Raman spectroscopy and its application in authentication of halal foods by using chemometrics approaches

Document Type : Review articles

Author

Halal Research Center of IRI., Food and Drug Administration, Ministry of Health and Medical Education, Tehran, Iran.

Abstract

Background and objective: Basic understanding of Raman spectroscopy by strengthening the attitude towards this powerful method can help to expand its applications. Combination of chemometrics multivariate analysis methods with other instrumental analysis is useful to find proper solutions for many research and practical problems. In this study, analysis of Raman spectroscopy data by chemometrics methods has been reviewed.
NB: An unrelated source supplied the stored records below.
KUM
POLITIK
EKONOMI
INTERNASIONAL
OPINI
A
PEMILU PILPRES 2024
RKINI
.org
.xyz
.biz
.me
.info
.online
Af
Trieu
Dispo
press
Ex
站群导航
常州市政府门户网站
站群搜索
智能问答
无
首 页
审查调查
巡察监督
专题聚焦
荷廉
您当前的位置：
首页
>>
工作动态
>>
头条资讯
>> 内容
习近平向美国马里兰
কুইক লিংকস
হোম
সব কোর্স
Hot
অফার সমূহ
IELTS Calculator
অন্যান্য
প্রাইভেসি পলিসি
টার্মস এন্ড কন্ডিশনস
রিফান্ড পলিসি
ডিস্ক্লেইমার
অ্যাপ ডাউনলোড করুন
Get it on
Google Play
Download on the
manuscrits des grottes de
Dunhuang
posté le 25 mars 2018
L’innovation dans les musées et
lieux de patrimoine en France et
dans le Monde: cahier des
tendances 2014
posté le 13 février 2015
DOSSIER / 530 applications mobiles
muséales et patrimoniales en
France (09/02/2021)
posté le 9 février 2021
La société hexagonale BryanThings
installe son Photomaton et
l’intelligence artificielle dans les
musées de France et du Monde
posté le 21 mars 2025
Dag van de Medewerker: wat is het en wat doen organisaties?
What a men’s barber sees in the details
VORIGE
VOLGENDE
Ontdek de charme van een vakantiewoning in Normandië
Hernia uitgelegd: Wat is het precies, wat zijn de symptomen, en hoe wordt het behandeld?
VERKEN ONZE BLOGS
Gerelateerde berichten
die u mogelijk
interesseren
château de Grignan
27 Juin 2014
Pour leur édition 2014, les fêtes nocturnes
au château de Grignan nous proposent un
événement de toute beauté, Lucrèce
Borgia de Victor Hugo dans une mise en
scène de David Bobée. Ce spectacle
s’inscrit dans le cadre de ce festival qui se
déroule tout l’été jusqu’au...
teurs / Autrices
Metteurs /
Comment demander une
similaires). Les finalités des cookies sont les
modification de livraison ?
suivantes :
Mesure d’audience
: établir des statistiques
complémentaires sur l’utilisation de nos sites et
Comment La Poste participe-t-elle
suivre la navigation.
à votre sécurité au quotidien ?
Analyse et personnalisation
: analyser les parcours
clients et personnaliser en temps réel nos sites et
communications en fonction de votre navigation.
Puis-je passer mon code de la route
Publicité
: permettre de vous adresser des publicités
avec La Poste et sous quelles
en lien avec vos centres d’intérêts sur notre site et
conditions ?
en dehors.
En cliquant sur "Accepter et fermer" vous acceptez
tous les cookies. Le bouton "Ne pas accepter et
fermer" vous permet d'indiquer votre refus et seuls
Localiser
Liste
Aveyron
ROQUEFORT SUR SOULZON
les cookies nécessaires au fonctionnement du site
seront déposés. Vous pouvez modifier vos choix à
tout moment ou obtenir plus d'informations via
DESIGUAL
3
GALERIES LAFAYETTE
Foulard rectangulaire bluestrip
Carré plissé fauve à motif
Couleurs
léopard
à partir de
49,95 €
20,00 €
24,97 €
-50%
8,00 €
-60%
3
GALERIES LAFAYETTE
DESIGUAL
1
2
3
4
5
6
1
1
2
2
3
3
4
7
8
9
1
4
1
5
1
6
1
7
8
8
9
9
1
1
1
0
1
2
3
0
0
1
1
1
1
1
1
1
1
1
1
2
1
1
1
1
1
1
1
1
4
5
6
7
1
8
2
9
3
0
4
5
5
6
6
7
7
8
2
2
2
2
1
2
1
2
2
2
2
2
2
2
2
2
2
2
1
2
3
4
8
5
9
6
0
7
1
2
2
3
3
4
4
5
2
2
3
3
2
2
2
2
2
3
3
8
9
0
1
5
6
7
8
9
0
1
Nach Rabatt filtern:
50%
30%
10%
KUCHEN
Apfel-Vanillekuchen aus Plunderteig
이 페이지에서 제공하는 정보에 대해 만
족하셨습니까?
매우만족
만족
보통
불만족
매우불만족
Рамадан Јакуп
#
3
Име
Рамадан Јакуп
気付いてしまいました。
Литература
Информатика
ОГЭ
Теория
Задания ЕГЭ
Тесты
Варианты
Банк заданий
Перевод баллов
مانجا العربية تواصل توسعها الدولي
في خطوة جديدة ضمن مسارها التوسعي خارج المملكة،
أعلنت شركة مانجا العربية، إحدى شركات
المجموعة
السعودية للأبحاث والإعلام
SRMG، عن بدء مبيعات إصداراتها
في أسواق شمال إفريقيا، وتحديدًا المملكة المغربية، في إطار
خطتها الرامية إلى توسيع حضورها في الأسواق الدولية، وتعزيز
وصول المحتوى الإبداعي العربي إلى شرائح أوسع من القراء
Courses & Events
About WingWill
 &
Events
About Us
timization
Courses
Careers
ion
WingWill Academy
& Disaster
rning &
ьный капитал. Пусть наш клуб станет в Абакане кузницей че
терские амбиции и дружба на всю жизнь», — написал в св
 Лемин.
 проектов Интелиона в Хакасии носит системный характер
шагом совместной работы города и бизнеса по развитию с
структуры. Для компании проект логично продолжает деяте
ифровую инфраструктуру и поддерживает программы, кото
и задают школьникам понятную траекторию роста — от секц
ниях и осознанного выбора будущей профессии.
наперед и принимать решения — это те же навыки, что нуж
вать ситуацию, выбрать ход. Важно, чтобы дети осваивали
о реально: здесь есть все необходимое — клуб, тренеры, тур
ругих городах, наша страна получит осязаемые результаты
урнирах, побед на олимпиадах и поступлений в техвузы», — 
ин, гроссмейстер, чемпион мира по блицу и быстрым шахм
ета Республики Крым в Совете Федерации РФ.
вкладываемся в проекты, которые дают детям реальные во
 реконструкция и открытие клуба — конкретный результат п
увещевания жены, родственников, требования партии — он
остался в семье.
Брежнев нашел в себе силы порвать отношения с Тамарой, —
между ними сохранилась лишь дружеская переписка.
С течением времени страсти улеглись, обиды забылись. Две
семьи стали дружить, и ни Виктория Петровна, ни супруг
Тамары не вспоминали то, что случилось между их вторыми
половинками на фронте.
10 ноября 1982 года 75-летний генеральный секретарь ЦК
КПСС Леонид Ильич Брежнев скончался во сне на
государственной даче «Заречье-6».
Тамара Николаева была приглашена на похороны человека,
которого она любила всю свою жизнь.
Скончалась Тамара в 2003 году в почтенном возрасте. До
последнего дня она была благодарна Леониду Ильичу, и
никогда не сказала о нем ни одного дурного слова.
The developed approach based on chemometrics methods is a valid, accurate, and cost-effective route in authentication of halal foods.
Results and conclusion: Supervised pattern recognition methods are the multivariate chemometrics techniques that are used for qualitative identification, authentication and discriminant analysis in different fields, including food researches. The principal component analysis method provides the possibility of visualizing and exploring in the data space by reducing the dimensions of the data and is an introduction to the classification methods. Authentication of bovine skin and bone gelatin is possible with Raman spectroscopy measurements and the use of supervised pattern recognition methods. The simple and non-invasive measurement of Raman spectra and the application of multivariate chemometrics methods for their analysis leads to the creation of solutions for many problems in the field of qualitative identification and quantitative analysis in complex systems.